[glue-wg] Some questions... [WAS: choosing XML Document structure for GLUE 2.0 rendering]

Paul Millar paul.millar at desy.de
Mon Dec 17 09:10:23 CST 2007


Hi Sergio,

I've interleaved my comments below.

For the most part, the comments are mildly in favour of using xml:id; but I'm 
concerned that the primary information XML will be unnecessarily hard for the 
information providers.

On Wednesday 12 December 2007 01:11:15 Sergio Andreozzi wrote:
> Paul Millar ha scritto:
> > First, I see that one of the rules is ID is an element.  [....]
> > [3]   http://www.w3.org/TR/2005/REC-xml-id-20050909
>
> the previous version of the XML rendering proposal had the ID as
> attribute, then after a discussion in the last telecon we agreed to
> change it to element.
> I actually do not have a strong opinion on this.

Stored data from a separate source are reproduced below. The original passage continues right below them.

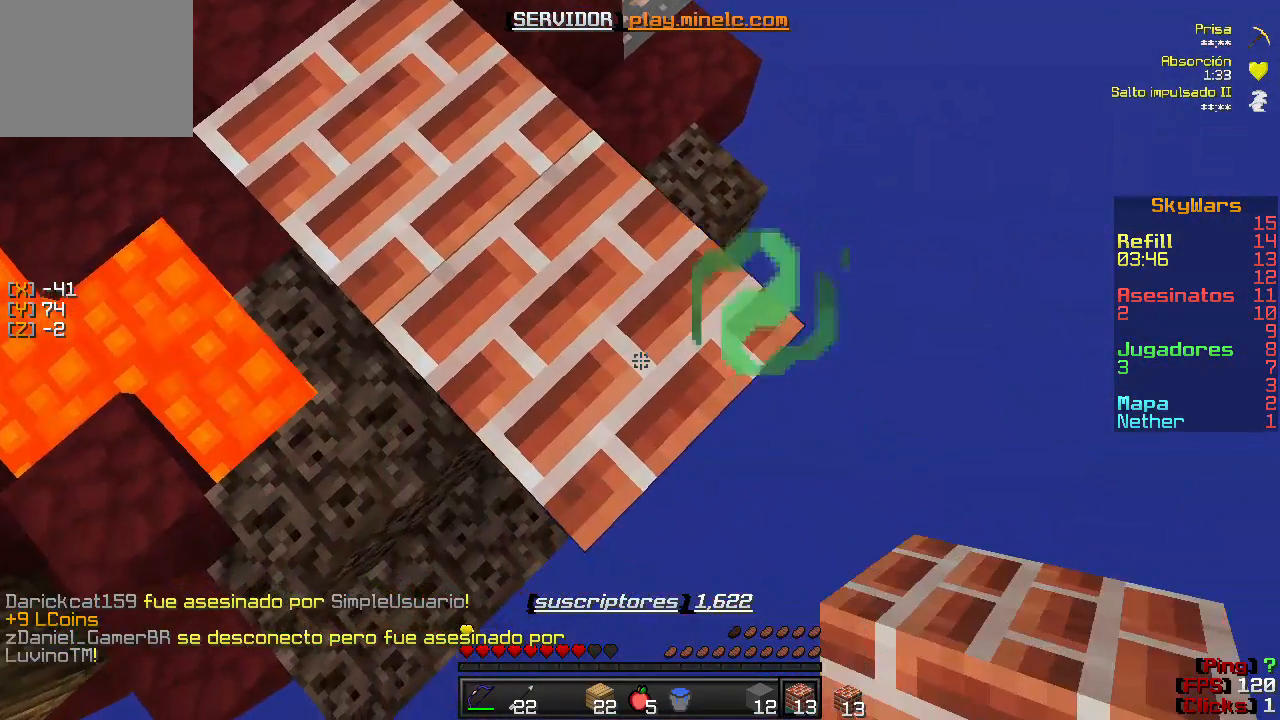
{"keys": ["d", "s"], "events": []}
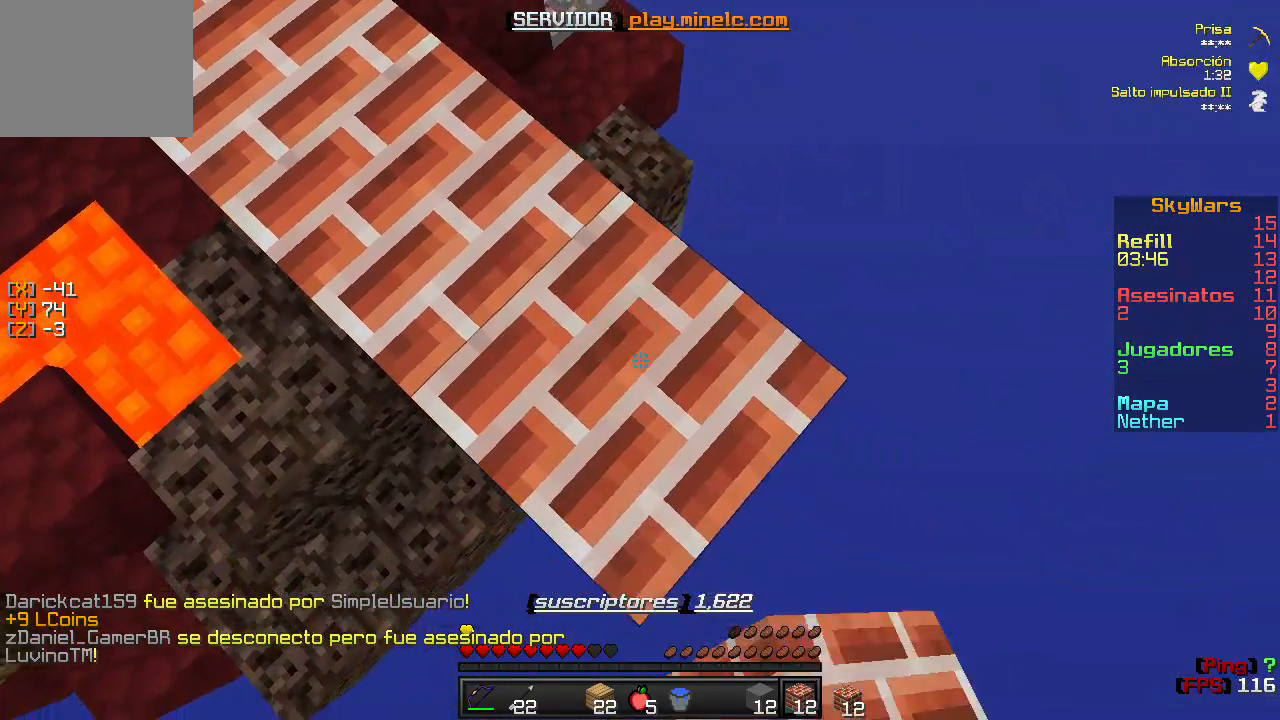
{"keys": ["d", "s"], "events": []}
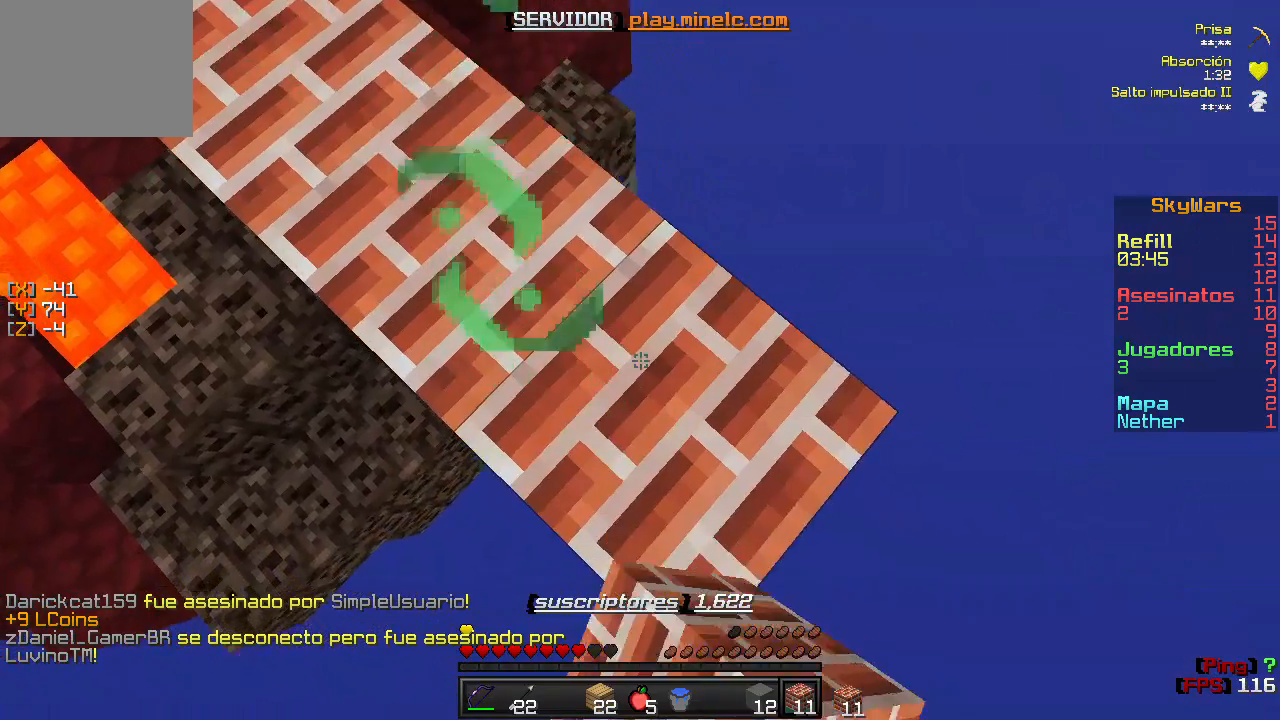
{"keys": ["d", "s"], "events": []}
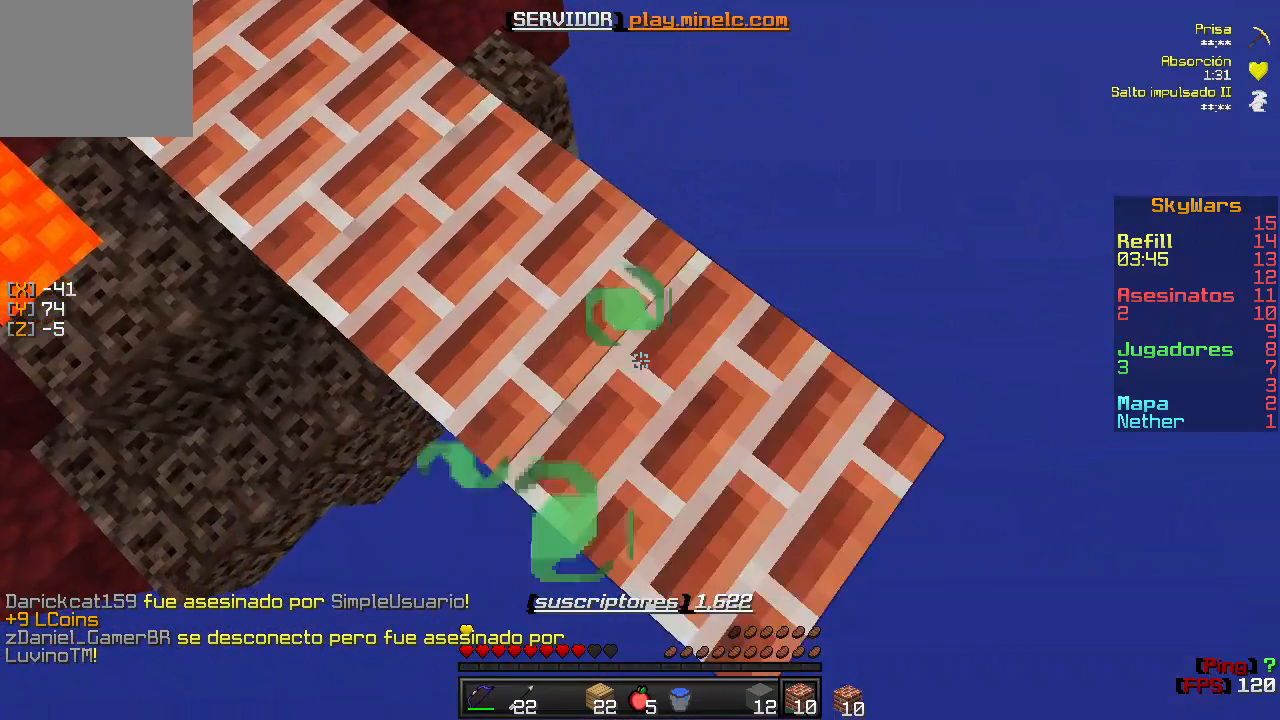
{"keys": ["d", "s"], "events": []}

Yes, I too don't feel this is a big issue.  I think there's an opportunity to 
use an existing standard.  There might get some leverage if GLUE/XML uses the 
attribute-based xml:id ID, but it's certainly not essential.

> As regards your 
> references, the most interesting to me is [3]. I would say that we are
> not reinventing the wheel because we are doing something different.
> [3] defines a way to attach a unique ID (unique within an XML document)
> to an XML element. 

True, although I think the emphasis with xml:id is providing a unique 
reference point in a schema-type invariant way.

GLUE could define an attribute within its namespace (via XSD, as glue:ID, for 
example).  But, by using xml:id, a XML parser (that supports xml:id) can 
infer the attribute has type unique-ID without having to understand the 
definition in the DTD / XSD / RelaxNG etc.  Because of this, simple 
(non-validating) parsers can still identify xml:id as a "global document 
identifier" and treat it accordingly.

The benefit for us is we don't have to provide DTD and XSD and RelaxNG and ... 
for an XML parser to understand what xml:id "means".  The GLUE/XML 
implementation(s) may choose to provide these, but it's optional.

> We are defining a property of a Grid concept (ID) 
> which is supposed to be globally unique and is a URI.From a semantical
> viewpoint they are different. They sit in different namespaces,
> therefore there should be no problem for that (if you see problems,
> please let me know).

I'm not sure I completely follow you here.  The two are separate namespaces, 
but have similar properties.  So, isn't mapping the GLUE ID as xml:id a 
choice GLUE/XML is free to make?

The GLUE Schema's ID attribute ("GLUE-ID" to prevent confusion) is a globally 
unique URI: a unique "name" within any aggregation of valid GLUE.  
(Presumably it's a URI to allow easy delegation of the namespace within a 
distributed community.)  The ID attribute is a required value for certain 
GLUE components (Service, UserDomian, AdminDomain, ...)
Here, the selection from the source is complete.